Border Security, Asylum and Immigration Bill: Reasoned Amendment on Second Reading
Monday, 10 February 2025 · Division No. 97 · Commons
177 MPs did not vote
Voting Yes means
Support blocking the bill, signalling opposition to the government's approach to border security and immigration reform
Voting No means
Support the bill proceeding, backing Labour's plan to tackle illegal immigration, criminal gangs, and restore order to the asylum system
What happened: The House of Commons voted on 10 February 2025 on a reasoned amendment (a formal motion to decline the bill a second reading, citing fundamental objections to its principles) to the Border Security, Asylum and Immigration Bill. The amendment was defeated by 354 votes to 115, meaning the bill was allowed to proceed through Parliament rather than being blocked at this early stage.
Why it matters: A reasoned amendment at second reading is one of the few procedural tools available to the opposition to signal outright rejection of a bill's underlying principles before detailed scrutiny begins. Its defeat means the Border Security, Asylum and Immigration Bill continues through the legislative process. The bill covers border enforcement, asylum procedures and immigration powers, and its passage to the committee stage means those measures will be examined and potentially amended line by line, but its fundamental direction of travel has been confirmed by the Commons.
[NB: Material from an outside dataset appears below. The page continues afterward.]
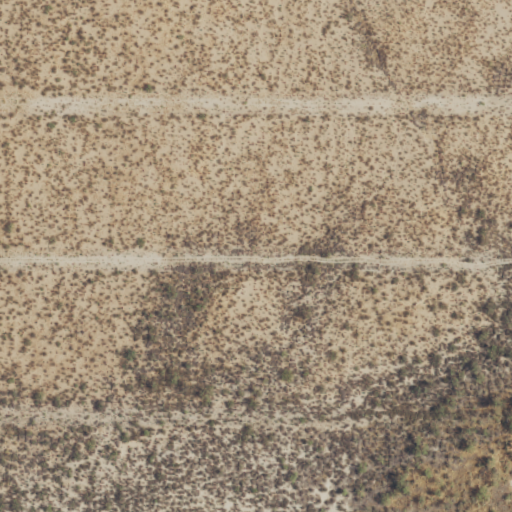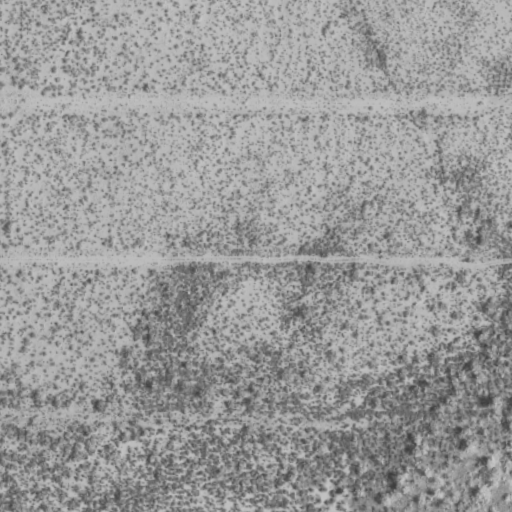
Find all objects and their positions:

The politics: The vote divided largely along expected lines, with the Conservatives providing the bulk of the 115 ayes alongside Reform UK and the Democratic Unionist Party. Labour, the Labour and Co-operative Party, the SNP, the Greens and Plaid Cymru all voted against the amendment, meaning a broad coalition ranging from left to centre supported allowing the bill to continue. The separate second reading vote held the same day passed 333 to 109, confirming the Commons' overall support for the bill. There were no notable Labour rebels.